В горьковском детском доме были хорошие воспитатели, хорошие дети. Я прожила там больше четырех лет. О нем написана замечательная книга «Спасенные Родиной». Читать ее – одни слезы… После снятия блокады многие вернулись в Ленинград, а я осталась в Горьком. Меня взяла в свою семью жительница этого города. До войны она работала освобожденным секретарем парткома судостроительного завода.
Я думаю, ее выбор пал на меня из-за жалости: обуви у нас не было, я ходила в галошах на босу ногу. Щиколотки постоянно натирала, и они всегда были в крови. Видимо, новая мама меня и пожалела. Росла я на берегу Волги. Воспитанием моим в основном занималась бабушка. Она хоть и была неграмотная, но ее уважали на нашей улице, соседи часто приходили к ней за советом.
Бабушка никогда не ругалась, самыми страшными ругательными словами были: «Безалаберщина» и «Растопырились».
Каждый год меня отправляли в пионерский лагерь. Ехать туда очень не хотелось, но бабушка строго говорила мне: «А кормить тебя чем? Когда из лагеря приедешь, уже огурцы вырастут». И я послушно ехала.
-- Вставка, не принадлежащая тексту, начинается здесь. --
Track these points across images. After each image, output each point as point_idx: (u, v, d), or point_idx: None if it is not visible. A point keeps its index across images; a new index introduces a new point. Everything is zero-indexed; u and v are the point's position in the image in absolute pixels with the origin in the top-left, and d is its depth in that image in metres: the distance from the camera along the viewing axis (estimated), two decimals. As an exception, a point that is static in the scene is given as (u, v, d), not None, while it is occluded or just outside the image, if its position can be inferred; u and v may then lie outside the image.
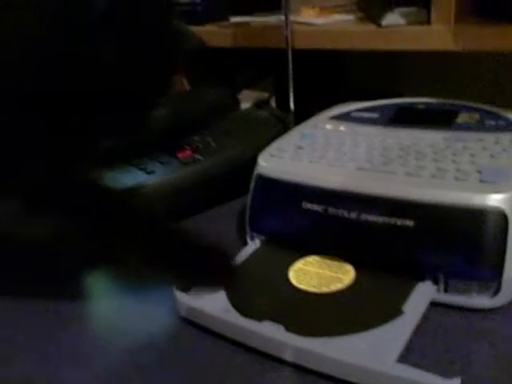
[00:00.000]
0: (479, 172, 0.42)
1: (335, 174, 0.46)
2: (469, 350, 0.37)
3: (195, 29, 0.79)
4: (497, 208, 0.39)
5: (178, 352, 0.40)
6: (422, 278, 0.42)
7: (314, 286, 0.43)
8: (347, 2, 0.77)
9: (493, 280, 0.40)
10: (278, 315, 0.39)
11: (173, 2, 0.48)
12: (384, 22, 0.60)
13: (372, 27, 0.62)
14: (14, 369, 0.40)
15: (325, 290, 0.42)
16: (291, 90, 0.66)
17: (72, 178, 0.37)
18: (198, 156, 0.60)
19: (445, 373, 0.33)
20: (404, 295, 0.40)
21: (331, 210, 0.45)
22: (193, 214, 0.59)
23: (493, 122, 0.52)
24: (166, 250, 0.41)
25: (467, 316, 0.41)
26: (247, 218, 0.51)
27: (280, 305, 0.42)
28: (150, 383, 0.38)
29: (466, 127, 0.51)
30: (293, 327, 0.38)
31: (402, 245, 0.42)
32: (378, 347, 0.36)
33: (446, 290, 0.41)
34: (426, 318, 0.39)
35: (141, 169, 0.55)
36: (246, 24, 0.75)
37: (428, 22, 0.57)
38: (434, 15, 0.56)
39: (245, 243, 0.51)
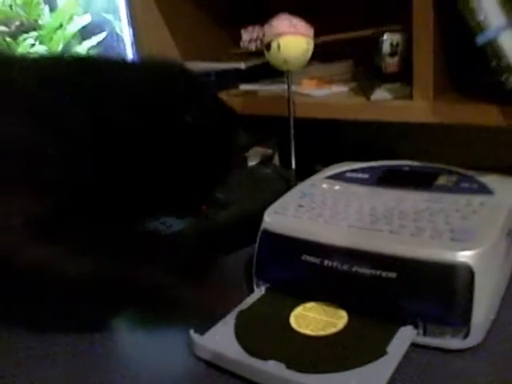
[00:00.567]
0: (452, 231, 0.49)
1: (330, 231, 0.53)
2: (443, 385, 0.44)
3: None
4: (464, 263, 0.46)
5: (194, 386, 0.47)
6: (403, 323, 0.48)
7: (311, 330, 0.49)
8: (343, 73, 0.87)
9: (463, 325, 0.46)
10: (281, 355, 0.45)
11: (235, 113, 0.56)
12: (373, 97, 0.69)
13: (363, 100, 0.71)
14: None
15: (321, 333, 0.49)
16: (293, 152, 0.74)
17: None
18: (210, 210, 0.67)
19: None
20: (388, 337, 0.47)
21: (327, 262, 0.52)
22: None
23: (467, 185, 0.59)
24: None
25: (443, 355, 0.47)
26: (254, 268, 0.58)
27: (282, 346, 0.48)
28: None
29: (444, 189, 0.59)
30: (293, 365, 0.44)
31: (387, 293, 0.48)
32: (365, 382, 0.42)
33: (424, 333, 0.48)
34: (406, 357, 0.46)
35: (161, 223, 0.63)
36: (254, 92, 0.84)
37: (410, 97, 0.66)
38: (415, 91, 0.65)
39: (251, 290, 0.58)
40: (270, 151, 0.92)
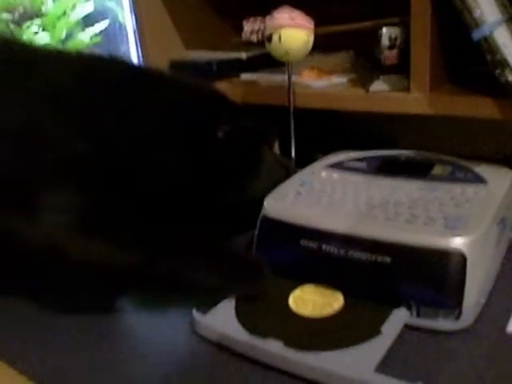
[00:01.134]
0: (445, 219, 0.51)
1: (328, 218, 0.55)
2: (434, 364, 0.46)
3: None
4: (457, 249, 0.48)
5: (195, 363, 0.49)
6: (397, 305, 0.50)
7: (309, 311, 0.52)
8: (343, 63, 0.88)
9: (455, 307, 0.48)
10: (279, 334, 0.48)
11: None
12: (371, 89, 0.70)
13: (361, 91, 0.72)
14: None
15: (318, 314, 0.51)
16: (293, 141, 0.75)
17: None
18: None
19: (412, 381, 0.42)
20: (382, 318, 0.49)
21: (324, 247, 0.54)
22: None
23: (462, 175, 0.61)
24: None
25: (434, 336, 0.49)
26: (254, 252, 0.60)
27: (281, 325, 0.50)
28: (174, 387, 0.46)
29: (439, 178, 0.61)
30: (291, 343, 0.46)
31: (381, 277, 0.51)
32: (359, 360, 0.44)
33: (417, 315, 0.50)
34: (400, 337, 0.48)
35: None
36: (254, 82, 0.85)
37: (408, 89, 0.68)
38: (412, 84, 0.66)
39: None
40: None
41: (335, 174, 0.66)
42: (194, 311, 0.52)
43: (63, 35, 1.36)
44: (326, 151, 0.75)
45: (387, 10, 0.72)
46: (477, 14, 0.57)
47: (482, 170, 0.62)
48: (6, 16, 1.27)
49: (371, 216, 0.54)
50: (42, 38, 1.31)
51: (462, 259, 0.48)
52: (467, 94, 0.65)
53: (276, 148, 0.92)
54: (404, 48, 0.68)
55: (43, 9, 1.33)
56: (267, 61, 0.79)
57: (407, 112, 0.67)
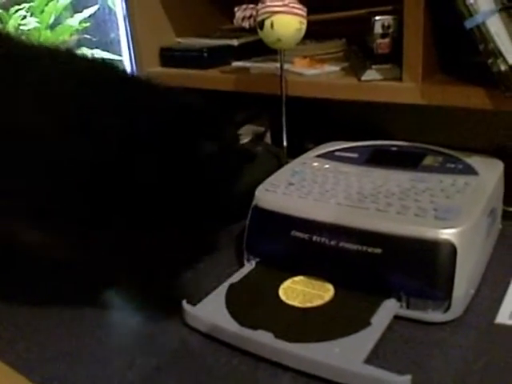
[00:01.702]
0: (435, 210, 0.51)
1: (319, 208, 0.55)
2: (423, 355, 0.46)
3: (201, 73, 0.89)
4: (447, 240, 0.48)
5: (185, 354, 0.49)
6: (387, 296, 0.50)
7: (299, 302, 0.51)
8: (335, 51, 0.87)
9: (444, 299, 0.48)
10: (270, 325, 0.47)
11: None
12: (363, 78, 0.70)
13: (353, 80, 0.72)
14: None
15: (308, 304, 0.51)
16: (284, 130, 0.75)
17: None
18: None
19: (401, 372, 0.42)
20: (372, 310, 0.49)
21: (315, 238, 0.54)
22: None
23: (452, 165, 0.61)
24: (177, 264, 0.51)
25: (424, 328, 0.49)
26: (244, 242, 0.60)
27: (271, 316, 0.50)
28: (165, 379, 0.46)
29: (430, 169, 0.61)
30: (281, 335, 0.46)
31: (372, 268, 0.51)
32: (349, 351, 0.44)
33: (407, 307, 0.50)
34: (389, 328, 0.48)
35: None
36: (246, 70, 0.85)
37: (400, 78, 0.67)
38: (404, 73, 0.66)
39: (242, 264, 0.60)
40: (261, 129, 0.93)
41: (327, 165, 0.66)
42: (184, 302, 0.51)
43: (51, 20, 1.34)
44: (318, 141, 0.74)
45: (380, -1, 0.72)
46: (470, 2, 0.56)
47: (473, 161, 0.62)
48: (-7, 0, 1.25)
49: (362, 207, 0.54)
50: (30, 23, 1.29)
51: (452, 250, 0.48)
52: (459, 83, 0.64)
53: (267, 138, 0.92)
54: (397, 37, 0.67)
55: (31, -7, 1.31)
56: (259, 48, 0.79)
57: (399, 101, 0.67)
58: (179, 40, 0.99)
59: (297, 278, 0.55)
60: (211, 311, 0.51)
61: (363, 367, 0.42)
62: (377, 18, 0.69)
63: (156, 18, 0.97)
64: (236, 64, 0.87)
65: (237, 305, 0.52)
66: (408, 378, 0.41)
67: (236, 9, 0.73)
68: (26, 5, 1.30)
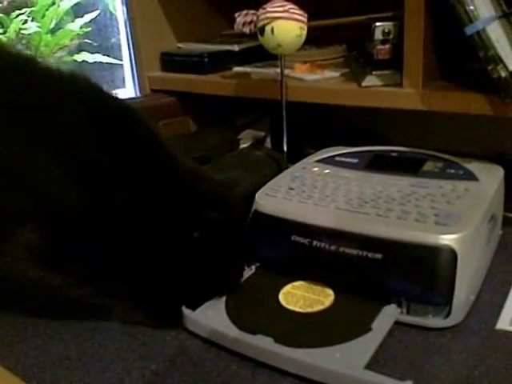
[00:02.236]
0: (436, 215, 0.51)
1: (319, 213, 0.55)
2: (423, 361, 0.46)
3: (201, 78, 0.89)
4: (448, 246, 0.48)
5: (185, 359, 0.48)
6: (388, 302, 0.50)
7: (299, 307, 0.51)
8: (336, 57, 0.88)
9: (445, 305, 0.48)
10: (269, 330, 0.47)
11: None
12: (364, 83, 0.70)
13: (354, 86, 0.72)
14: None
15: (308, 310, 0.51)
16: (285, 135, 0.75)
17: None
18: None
19: (402, 378, 0.42)
20: (373, 315, 0.49)
21: (315, 243, 0.53)
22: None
23: (453, 171, 0.61)
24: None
25: (424, 333, 0.49)
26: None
27: (271, 321, 0.50)
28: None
29: (430, 175, 0.61)
30: (281, 340, 0.46)
31: (372, 273, 0.51)
32: (349, 357, 0.44)
33: (407, 312, 0.50)
34: (390, 334, 0.48)
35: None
36: (247, 75, 0.85)
37: (401, 84, 0.67)
38: (405, 79, 0.66)
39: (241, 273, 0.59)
40: (262, 134, 0.93)
41: (327, 170, 0.66)
42: (184, 307, 0.51)
43: (52, 25, 1.34)
44: (318, 146, 0.74)
45: (381, 5, 0.72)
46: (470, 9, 0.56)
47: (473, 166, 0.62)
48: (-6, 5, 1.25)
49: (362, 212, 0.54)
50: (31, 28, 1.29)
51: (453, 256, 0.48)
52: (460, 89, 0.64)
53: (267, 142, 0.92)
54: (397, 43, 0.68)
55: (32, -2, 1.32)
56: (259, 53, 0.79)
57: (399, 107, 0.67)
58: (180, 45, 1.00)
59: (297, 283, 0.55)
60: (211, 316, 0.51)
61: (364, 373, 0.42)
62: (377, 23, 0.69)
63: (157, 22, 0.97)
64: (237, 69, 0.88)
65: (236, 309, 0.51)
66: (409, 383, 0.41)
67: (237, 14, 0.73)
68: (27, 9, 1.31)
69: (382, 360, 0.46)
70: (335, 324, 0.49)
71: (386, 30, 0.68)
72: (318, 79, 0.77)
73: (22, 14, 1.30)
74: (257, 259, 0.59)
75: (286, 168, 0.69)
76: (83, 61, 1.37)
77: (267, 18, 0.67)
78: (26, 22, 1.31)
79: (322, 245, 0.53)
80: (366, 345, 0.46)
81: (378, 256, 0.50)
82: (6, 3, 1.27)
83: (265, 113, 0.94)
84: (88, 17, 1.34)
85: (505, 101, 0.58)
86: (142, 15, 0.95)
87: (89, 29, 1.36)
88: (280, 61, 0.72)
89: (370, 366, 0.43)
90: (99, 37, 1.35)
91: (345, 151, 0.70)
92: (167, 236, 0.50)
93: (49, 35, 1.36)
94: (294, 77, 0.78)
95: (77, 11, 1.34)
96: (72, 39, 1.40)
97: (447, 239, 0.48)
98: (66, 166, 0.48)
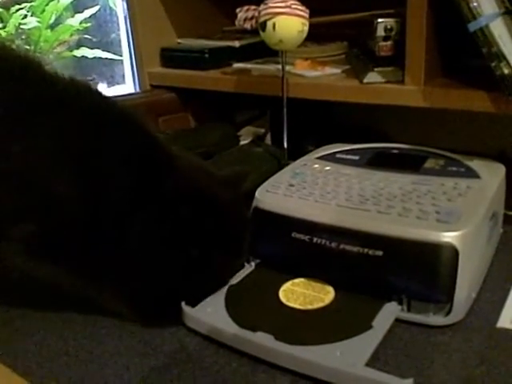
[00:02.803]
0: (437, 213, 0.51)
1: (320, 210, 0.55)
2: (424, 358, 0.46)
3: (202, 74, 0.89)
4: (449, 243, 0.48)
5: (185, 356, 0.48)
6: (388, 299, 0.50)
7: (299, 304, 0.51)
8: (337, 54, 0.87)
9: (446, 302, 0.48)
10: (269, 327, 0.47)
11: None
12: (365, 80, 0.70)
13: (355, 83, 0.71)
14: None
15: (309, 307, 0.51)
16: (285, 132, 0.74)
17: None
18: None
19: (403, 375, 0.41)
20: (373, 313, 0.48)
21: (316, 240, 0.53)
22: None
23: (454, 168, 0.61)
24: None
25: (425, 331, 0.49)
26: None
27: (271, 318, 0.50)
28: (163, 380, 0.45)
29: (432, 172, 0.60)
30: (281, 337, 0.46)
31: (373, 271, 0.50)
32: (350, 354, 0.44)
33: (408, 310, 0.50)
34: (391, 332, 0.48)
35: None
36: (247, 71, 0.84)
37: (402, 81, 0.67)
38: (407, 76, 0.66)
39: (242, 265, 0.59)
40: (262, 130, 0.92)
41: (327, 167, 0.65)
42: (183, 304, 0.51)
43: (52, 20, 1.34)
44: (319, 143, 0.74)
45: (382, 1, 0.71)
46: (474, 5, 0.56)
47: (475, 164, 0.61)
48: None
49: (363, 209, 0.53)
50: (31, 23, 1.29)
51: (455, 253, 0.47)
52: (462, 87, 0.64)
53: (268, 139, 0.92)
54: (399, 39, 0.67)
55: (32, -8, 1.31)
56: (260, 49, 0.78)
57: (401, 104, 0.67)
58: (180, 41, 0.99)
59: (297, 280, 0.54)
60: (210, 313, 0.50)
61: (365, 370, 0.42)
62: (379, 20, 0.68)
63: (157, 18, 0.97)
64: (237, 65, 0.87)
65: (236, 306, 0.51)
66: (410, 381, 0.41)
67: (238, 10, 0.72)
68: (27, 4, 1.30)
69: (382, 358, 0.45)
70: (335, 321, 0.49)
71: (389, 27, 0.68)
72: (319, 76, 0.77)
73: (22, 8, 1.29)
74: (257, 256, 0.58)
75: (287, 165, 0.69)
76: (83, 56, 1.37)
77: (269, 13, 0.67)
78: (25, 16, 1.30)
79: (323, 242, 0.53)
80: (367, 342, 0.45)
81: (379, 253, 0.50)
82: (5, -2, 1.27)
83: (264, 110, 0.94)
84: (88, 12, 1.34)
85: (507, 98, 0.58)
86: (142, 11, 0.95)
87: (89, 24, 1.35)
88: (281, 57, 0.72)
89: (370, 364, 0.43)
90: (99, 32, 1.35)
91: (346, 148, 0.69)
92: (164, 237, 0.50)
93: (48, 30, 1.36)
94: (295, 73, 0.78)
95: (76, 6, 1.34)
96: (72, 34, 1.40)
97: (448, 236, 0.48)
98: (66, 167, 0.49)
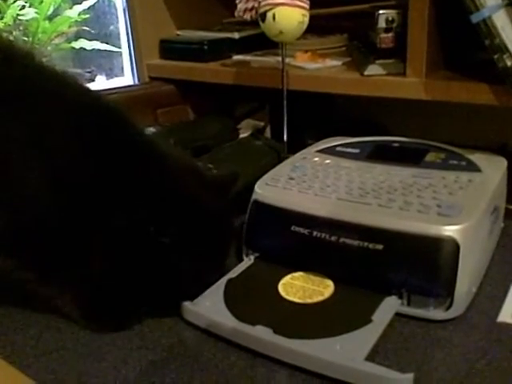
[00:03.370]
0: (439, 206, 0.50)
1: (320, 203, 0.54)
2: (424, 353, 0.45)
3: (201, 66, 0.88)
4: (450, 237, 0.47)
5: (183, 350, 0.48)
6: (388, 293, 0.49)
7: (299, 298, 0.51)
8: (337, 46, 0.87)
9: (446, 296, 0.48)
10: (269, 320, 0.47)
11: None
12: (366, 72, 0.69)
13: (356, 75, 0.71)
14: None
15: (308, 301, 0.50)
16: (285, 125, 0.74)
17: None
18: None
19: (402, 370, 0.41)
20: (373, 307, 0.48)
21: (315, 234, 0.53)
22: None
23: (455, 162, 0.60)
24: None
25: (425, 326, 0.49)
26: (243, 237, 0.59)
27: (270, 312, 0.49)
28: (161, 374, 0.45)
29: (432, 166, 0.60)
30: (280, 331, 0.45)
31: (373, 264, 0.50)
32: (350, 348, 0.43)
33: (408, 304, 0.49)
34: (390, 326, 0.47)
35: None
36: (247, 63, 0.84)
37: (404, 73, 0.66)
38: (408, 68, 0.65)
39: (241, 259, 0.59)
40: (261, 123, 0.92)
41: (328, 160, 0.65)
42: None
43: (50, 11, 1.33)
44: (319, 136, 0.73)
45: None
46: (477, -4, 0.55)
47: (476, 158, 0.61)
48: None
49: (364, 202, 0.53)
50: (28, 14, 1.28)
51: (455, 247, 0.47)
52: (464, 79, 0.64)
53: (267, 132, 0.91)
54: (400, 31, 0.67)
55: (30, -17, 1.30)
56: (260, 42, 0.78)
57: (402, 97, 0.66)
58: (179, 32, 0.98)
59: (296, 274, 0.54)
60: (209, 306, 0.50)
61: (365, 364, 0.42)
62: (381, 11, 0.68)
63: (156, 9, 0.96)
64: (237, 57, 0.86)
65: (235, 300, 0.51)
66: (410, 376, 0.40)
67: (238, 0, 0.72)
68: (25, -5, 1.29)
69: (382, 352, 0.45)
70: (335, 315, 0.48)
71: (390, 18, 0.67)
72: (319, 68, 0.76)
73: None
74: (256, 249, 0.58)
75: (287, 158, 0.68)
76: (81, 48, 1.36)
77: (269, 4, 0.66)
78: (23, 7, 1.29)
79: (323, 235, 0.52)
80: (366, 336, 0.45)
81: (379, 247, 0.49)
82: (3, -12, 1.26)
83: (264, 102, 0.93)
84: (86, 3, 1.33)
85: (510, 91, 0.57)
86: (141, 2, 0.94)
87: (87, 16, 1.34)
88: (281, 49, 0.71)
89: (370, 358, 0.43)
90: (98, 24, 1.34)
91: (346, 141, 0.69)
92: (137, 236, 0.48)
93: (46, 22, 1.35)
94: (295, 65, 0.77)
95: (75, -3, 1.33)
96: (70, 26, 1.39)
97: (450, 230, 0.47)
98: (43, 161, 0.47)
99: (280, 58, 0.72)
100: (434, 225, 0.48)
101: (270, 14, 0.66)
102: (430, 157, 0.62)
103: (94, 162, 0.48)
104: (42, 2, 1.30)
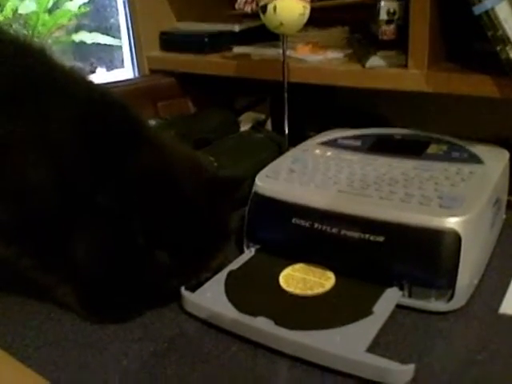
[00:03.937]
0: (440, 198, 0.50)
1: (321, 196, 0.54)
2: (425, 345, 0.45)
3: (201, 58, 0.88)
4: (452, 229, 0.47)
5: (184, 341, 0.48)
6: (389, 285, 0.49)
7: (300, 289, 0.51)
8: (338, 39, 0.86)
9: (448, 288, 0.48)
10: (270, 312, 0.47)
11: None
12: (367, 64, 0.68)
13: (357, 67, 0.71)
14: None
15: (309, 292, 0.50)
16: (286, 117, 0.73)
17: None
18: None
19: (403, 361, 0.41)
20: (374, 298, 0.48)
21: (316, 226, 0.53)
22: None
23: (457, 154, 0.60)
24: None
25: (426, 317, 0.48)
26: (244, 230, 0.59)
27: (271, 304, 0.49)
28: (162, 365, 0.45)
29: (434, 158, 0.60)
30: (281, 322, 0.45)
31: (374, 256, 0.50)
32: (351, 340, 0.43)
33: (409, 295, 0.49)
34: (391, 317, 0.47)
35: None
36: (247, 55, 0.83)
37: (405, 65, 0.66)
38: (410, 60, 0.65)
39: (241, 251, 0.59)
40: (262, 116, 0.91)
41: (329, 152, 0.65)
42: (183, 289, 0.50)
43: (50, 4, 1.32)
44: (320, 129, 0.73)
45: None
46: (479, -13, 0.55)
47: (478, 150, 0.61)
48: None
49: (365, 194, 0.53)
50: (28, 7, 1.27)
51: (457, 239, 0.47)
52: (466, 71, 0.63)
53: (268, 125, 0.91)
54: (402, 23, 0.66)
55: (29, -24, 1.29)
56: (260, 34, 0.77)
57: (404, 89, 0.66)
58: (179, 25, 0.98)
59: (297, 266, 0.54)
60: (210, 298, 0.50)
61: (366, 356, 0.42)
62: (382, 3, 0.67)
63: (156, 2, 0.96)
64: (237, 49, 0.86)
65: (236, 292, 0.51)
66: (411, 366, 0.40)
67: (238, -8, 0.71)
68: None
69: (383, 343, 0.45)
70: (336, 307, 0.48)
71: (392, 10, 0.67)
72: (320, 60, 0.76)
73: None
74: (257, 241, 0.58)
75: (287, 151, 0.68)
76: (81, 41, 1.35)
77: (270, -5, 0.65)
78: (23, 0, 1.28)
79: (324, 227, 0.52)
80: (367, 328, 0.45)
81: (380, 239, 0.49)
82: (2, -19, 1.25)
83: (265, 95, 0.93)
84: (86, -4, 1.32)
85: (512, 82, 0.57)
86: (141, -6, 0.93)
87: (87, 9, 1.34)
88: (282, 41, 0.71)
89: (371, 350, 0.43)
90: (98, 17, 1.33)
91: (347, 133, 0.69)
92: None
93: (46, 15, 1.34)
94: (295, 57, 0.76)
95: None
96: (70, 19, 1.38)
97: (451, 222, 0.47)
98: (44, 152, 0.47)
99: (281, 51, 0.72)
100: (435, 217, 0.48)
101: (270, 6, 0.65)
102: (431, 149, 0.62)
103: (98, 154, 0.48)
104: (41, -6, 1.30)
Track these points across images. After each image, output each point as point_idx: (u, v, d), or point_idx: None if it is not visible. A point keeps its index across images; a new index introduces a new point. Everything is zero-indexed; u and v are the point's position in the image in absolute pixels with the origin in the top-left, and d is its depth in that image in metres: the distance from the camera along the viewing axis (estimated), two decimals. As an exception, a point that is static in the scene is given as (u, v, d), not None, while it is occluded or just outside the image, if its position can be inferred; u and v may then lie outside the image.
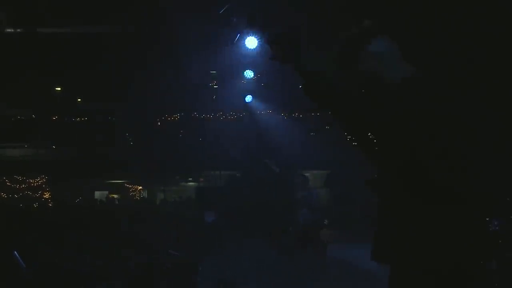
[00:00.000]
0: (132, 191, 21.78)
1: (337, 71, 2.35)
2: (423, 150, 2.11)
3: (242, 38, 10.11)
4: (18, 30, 16.25)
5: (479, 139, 2.22)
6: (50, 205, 18.16)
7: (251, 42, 10.03)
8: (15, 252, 5.62)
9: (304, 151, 14.87)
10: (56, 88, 20.09)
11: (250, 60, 12.38)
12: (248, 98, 14.85)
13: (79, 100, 20.44)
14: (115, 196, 20.53)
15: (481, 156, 2.21)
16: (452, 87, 2.27)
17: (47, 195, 20.00)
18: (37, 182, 20.19)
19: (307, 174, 13.83)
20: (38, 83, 17.96)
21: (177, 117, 19.78)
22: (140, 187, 21.93)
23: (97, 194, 20.60)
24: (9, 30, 16.17)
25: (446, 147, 2.13)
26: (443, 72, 2.35)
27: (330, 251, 10.16)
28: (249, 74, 13.56)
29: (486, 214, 2.23)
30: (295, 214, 10.94)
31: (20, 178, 19.91)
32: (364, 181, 2.35)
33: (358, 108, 2.22)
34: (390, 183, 2.27)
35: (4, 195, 19.48)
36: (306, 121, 18.27)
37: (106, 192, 20.95)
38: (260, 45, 9.94)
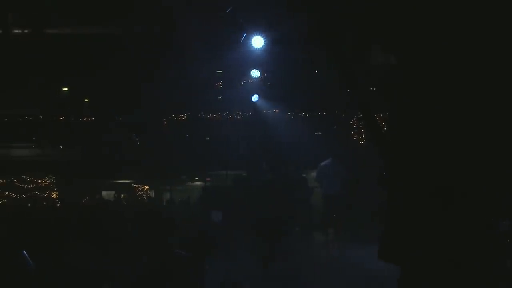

Хотя в лагере в послевоенное время особо сыты мы тоже не были. Как и в блокаду, собирали крапиву и рвали свекольные листья для супа.
В новой семье у мамы были еще двое детей – дочка и сын. Им, а также и соседским детям строго-настрого запрещалось меня обижать. Все знали: «Бабушка за свою Лельку да-а-ст!».
Ольга Петровна утирает слезы и продолжает:
— Горьковская мама после войны вышла замуж, у нее родилось трое детей. Я нянчила старшего. Он воспринимал меня, как родную сестру. Мы и до сих пор с ним очень дружны. Ездим друг к другу в гости. Вот порой как переплетаются человеческие взаимоотношения и судьбы. Переписываюсь и с подругами по детскому дому. Они присылают мне свои фотографии. Я им – свои. Моя внучка, которая недавно родила мне правнука, удивляется: «Бабушка, неужели можно так дружить, с самого раннего возраста и до старости – всю жизнь?». «Как видишь, можно», — отвечаю я.
Подруги мои все вышли в люди, получили образование, в основном стали медиками. Я тоже связала жизнь с этой профессией. В Горьком окончила фельдшерско-акушерскую школу, вышла замуж, переехала к мужу в Осташков. Устроилась на железную дорогу, где и отработала сорок лет в здравпункте станции Осташков, заведующей.
История знакомства с будущим мужем у меня интересная. В восемнадцать лет поехала в Ленинград, пыталась вернуть свою квартиру. Но для того, чтобы «хлопотать», нужны были деньги. У меня их не было. Так и уехала ни с чем. Но, живя в Питере у двоюродной сестры, была отправлена в Осташков, чтобы свезти родным (здесь жил папин старший брат) продуктов, с которыми в то время было плохо. Нагруженная постным маслом и сахаром я прибыла к дяде. А, оказывается, мною не раз интересовался молодой осташ, отслуживший армию. Он часто заходил к дяде и видел мою фотографию, которая стояла у него на комоде. Просил сказать мой адрес, чтобы написать письмо. В очередной раз зашел с этой же просьбой, а дядя ему сказал, что я скоро приеду. Так и познакомились.
А в Ленинград я часто езжу — к своей двоюродной сестре, бываю и у дочки в Москве. Она зовет меня к себе жить, а я не хочу. Люблю свободу!
Я рада, что дожила до сегодняшнего дня, что сумела прожить интересную жизнь, что получила хорошую профессию, у меня первая категория была, каждые пять лет ездила на курсы усовершенствования.
За мной ухаживает соцработник. Я довольна ею. Не довольна только тем, что везде, и в Москве, и в Горьком я езжу на транспорте бесплатно, а в Осташкове у меня требуют билет. Как будто не одна страна! И еще у меня есть одно пожелание, я его даже высказывала нашему главе района Галахову: сделайте в Осташкове социальную столовую. Он обещал подумать!